Her hands know, but her mind cannot remember. This face is known by her trembling thin hands. Her fingers have memorized it, with its teasing bumps all over the cheeks and its coarse hair under the nose and chin. Her fingers and tickled and chased themselves inside the small ears, like black goblins on either side of the head. Oh hell, who is this man? She could recall no name or past that belonged to him. He was simply present, and unexplained. Her body shivers in her heart's confusion.
"What's the matter, baby. Why ain't you sleep?"
The voice is the wind that usurped god in her dream, wailing under her thoughts and carrying them away in its raw, unchained motion.
"Had a bad dream."
He coughs and snuffs and snorts, like a sick horse. Wraps his arms around her shoulders, brushes his lips against her neck and goes back to sleep.
Her throat fills with thorns and she wants to scream. The thorns prick into her life and bleed fire. Why should he comfort her in his lame-ass way? She doesn't even know his name. She mustn't awaken him again, oh no; but it would be better to move, to vanish, than scream, for she has no idea where the scream would take her. So with infinite slowness she begins to wriggle from his embrace. He is unaware.
She aches as if more than his arms are holding her to this bed; but she continues, and slides finally to the foot of the bed and breathes for the first time since he dropped back into his snorting sleep.
Her eyes are close to blind, but she can smell the contours of the room, and knows it is familiar. She knows this room in the same way that she knows the laugh creases besides the man's brown mouth. She knows she has clothes in the closet. Why are her clothes in this closet, though? And in her mind, she cannot remember having ever been in the room before.
Afraid to open the closet, or rummage in the chest of drawers, she slips on a pair of jeans and a dirty undershirt that are lying on the floor. They belong to the sleeping, snuffling unaware man. They fit her body like his embrace. They are comfortable and familiar, holding her inside their odor of male sweat and cologne. She walks to the bed and looks at him again, smelling the shirt. Yes, it is his shirt. But who is he? She feels somehow sorry to be leaving him, and with her clothes stuffed in his closet, too.

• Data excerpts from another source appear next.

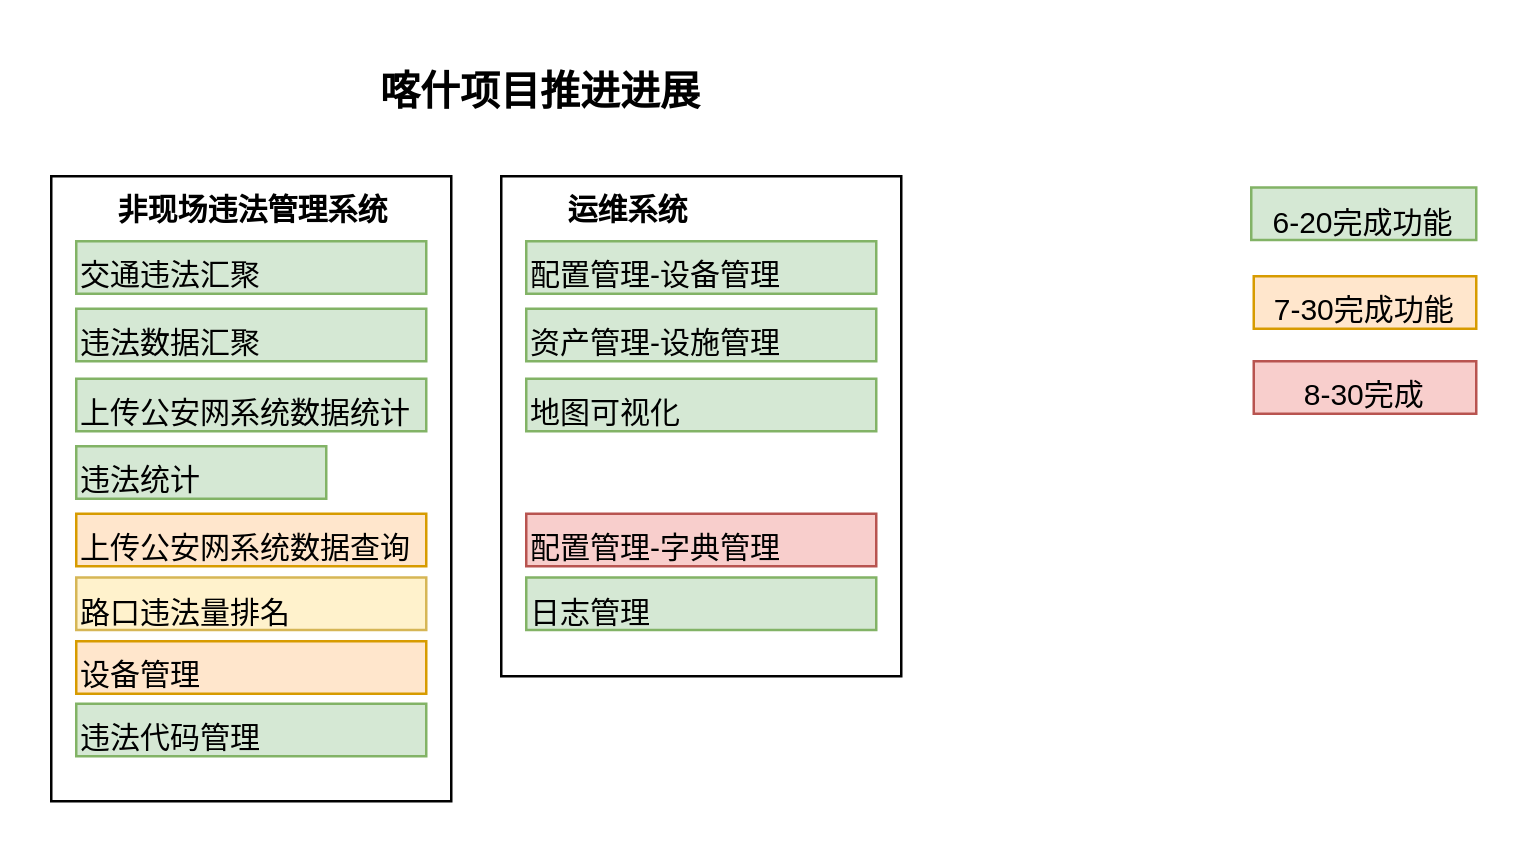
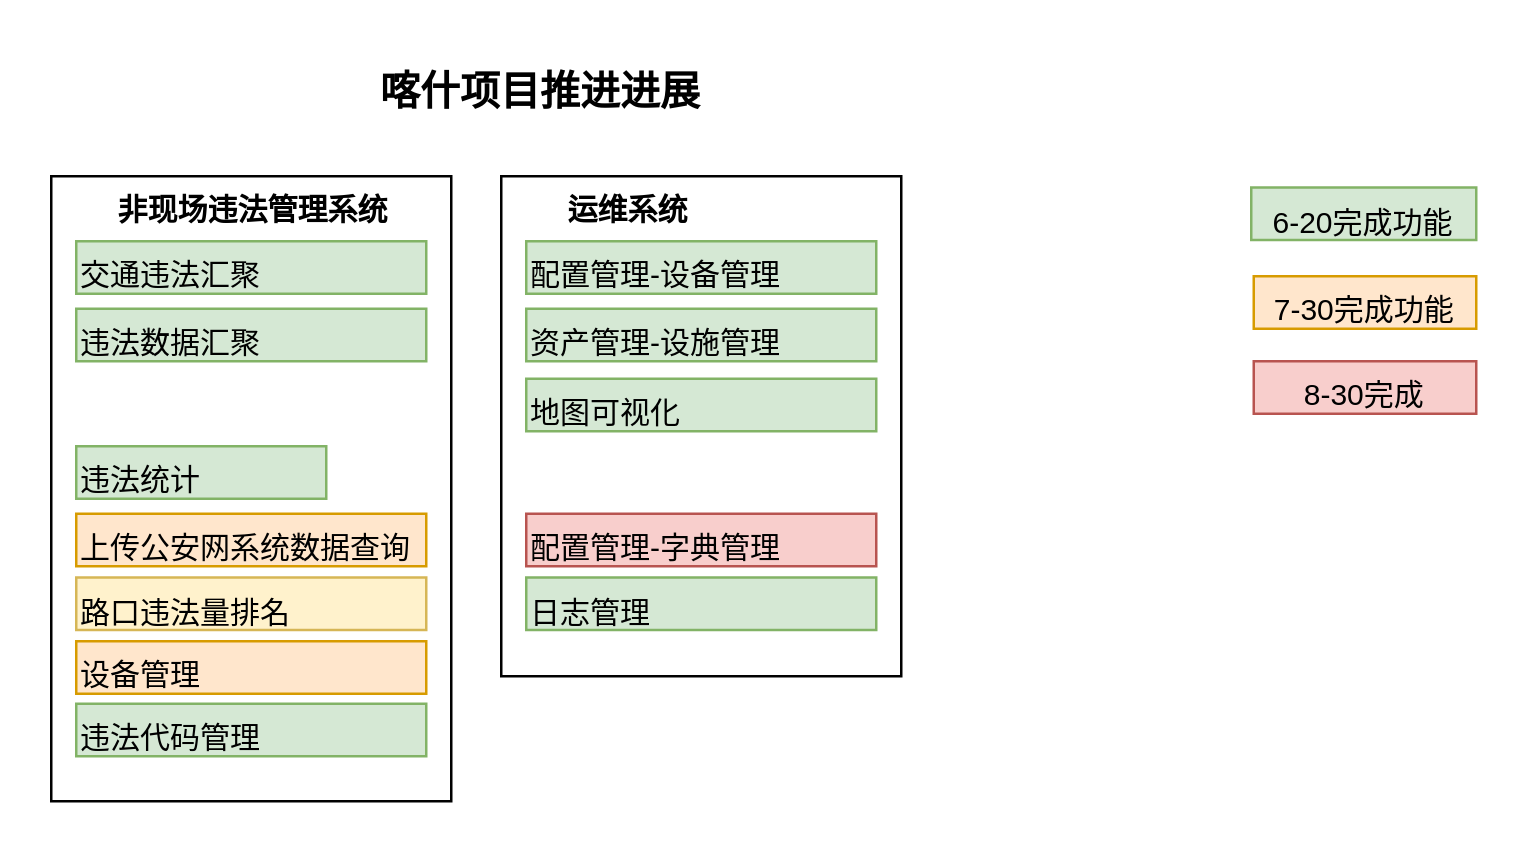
  <mxCell id="0" />
  <mxCell id="1" parent="0" />
  <mxCell id="2" value="" style="rounded=0;whiteSpace=wrap;html=1;" vertex="1" parent="1"><mxGeometry x="20" y="70" width="160" height="250" as="geometry" /></mxCell>
  <mxCell id="3" value="非现场违法管理系统" style="text;whiteSpace=wrap;fontStyle=1" vertex="1" parent="1"><mxGeometry x="45" y="70" width="120" height="30" as="geometry" /></mxCell>
  <mxCell id="4" value="交通违法汇聚" style="text;whiteSpace=wrap;fillColor=#d5e8d4;strokeColor=#82b366;" vertex="1" parent="1"><mxGeometry x="30" y="96" width="140" height="21" as="geometry" /></mxCell>
  <mxCell id="5" value="违法数据汇聚" style="text;whiteSpace=wrap;fillColor=#d5e8d4;strokeColor=#82b366;" vertex="1" parent="1"><mxGeometry x="30" y="123" width="140" height="21" as="geometry" /></mxCell>
- <mxCell id="6" value="上传公安网系统数据统计" style="text;whiteSpace=wrap;fillColor=#d5e8d4;strokeColor=#82b366;" vertex="1" parent="1"><mxGeometry x="30" y="151" width="140" height="21" as="geometry" /></mxCell>
  <mxCell id="7" value="违法统计" style="text;whiteSpace=wrap;fillColor=#d5e8d4;strokeColor=#82b366;" vertex="1" parent="1"><mxGeometry x="30" y="178" width="100" height="21" as="geometry" /></mxCell>
  <mxCell id="8" value="上传公安网系统数据查询" style="text;whiteSpace=wrap;fillColor=#ffe6cc;strokeColor=#d79b00;" vertex="1" parent="1"><mxGeometry x="30" y="205" width="140" height="21" as="geometry" /></mxCell>
  <mxCell id="9" value="路口违法量排名" style="text;whiteSpace=wrap;fillColor=#fff2cc;strokeColor=#d6b656;" vertex="1" parent="1"><mxGeometry x="30" y="230.5" width="140" height="21" as="geometry" /></mxCell>
  <mxCell id="10" value="设备管理" style="text;whiteSpace=wrap;fillColor=#ffe6cc;strokeColor=#d79b00;" vertex="1" parent="1"><mxGeometry x="30" y="256" width="140" height="21" as="geometry" /></mxCell>
  <mxCell id="11" value="违法代码管理" style="text;whiteSpace=wrap;fillColor=#d5e8d4;strokeColor=#82b366;" vertex="1" parent="1"><mxGeometry x="30" y="281" width="140" height="21" as="geometry" /></mxCell>
  <mxCell id="12" value="" style="rounded=0;whiteSpace=wrap;html=1;" vertex="1" parent="1"><mxGeometry x="200" y="70" width="160" height="200" as="geometry" /></mxCell>
  <mxCell id="13" value="运维系统" style="text;whiteSpace=wrap;fontStyle=1" vertex="1" parent="1"><mxGeometry x="225" y="70" width="120" height="30" as="geometry" /></mxCell>
  <mxCell id="14" value="配置管理-设备管理" style="text;whiteSpace=wrap;fillColor=#d5e8d4;strokeColor=#82b366;" vertex="1" parent="1"><mxGeometry x="210" y="96" width="140" height="21" as="geometry" /></mxCell>
  <mxCell id="15" value="资产管理-设施管理" style="text;whiteSpace=wrap;fillColor=#d5e8d4;strokeColor=#82b366;" vertex="1" parent="1"><mxGeometry x="210" y="123" width="140" height="21" as="geometry" /></mxCell>
  <mxCell id="16" value="地图可视化" style="text;whiteSpace=wrap;fillColor=#d5e8d4;strokeColor=#82b366;" vertex="1" parent="1"><mxGeometry x="210" y="151" width="140" height="21" as="geometry" /></mxCell>
  <mxCell id="17" value="配置管理-字典管理" style="text;whiteSpace=wrap;fillColor=#f8cecc;strokeColor=#b85450;" vertex="1" parent="1"><mxGeometry x="210" y="205" width="140" height="21" as="geometry" /></mxCell>
  <mxCell id="18" value="日志管理" style="text;whiteSpace=wrap;fillColor=#d5e8d4;strokeColor=#82b366;" vertex="1" parent="1"><mxGeometry x="210" y="230.5" width="140" height="21" as="geometry" /></mxCell>
  <mxCell id="19" value="喀什项目推进进展" style="text;whiteSpace=wrap;fontStyle=1;fontSize=16;" vertex="1" parent="1"><mxGeometry x="150" y="20" width="270" height="30" as="geometry" /></mxCell>
  <mxCell id="20" value="7-30完成功能" style="text;whiteSpace=wrap;fillColor=#ffe6cc;strokeColor=#d79b00;align=center;" vertex="1" parent="1"><mxGeometry x="501" y="110" width="89" height="21" as="geometry" /></mxCell>
  <mxCell id="21" value="8-30完成" style="text;whiteSpace=wrap;fillColor=#f8cecc;strokeColor=#b85450;align=center;" vertex="1" parent="1"><mxGeometry x="501" y="144" width="89" height="21" as="geometry" /></mxCell>
  <mxCell id="22" value="6-20完成功能" style="text;whiteSpace=wrap;fillColor=#d5e8d4;strokeColor=#82b366;align=center;" vertex="1" parent="1"><mxGeometry x="500" y="74.5" width="90" height="21" as="geometry" /></mxCell>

She stoops quickly to kiss a particularly friendly crevice beside his nose and then she is outside.
This is night air, open, too open, for all its vitality. This is the night air for which she had been longing, though she did not know it herself. Yet, here is nothing that takes her home; or welcomes her on a nostalgic journey to who she is. She is outside in the screeching night air; this night air choked to suffocating with all the voices of those who have forgotten their names, or have not heard them spoken yet.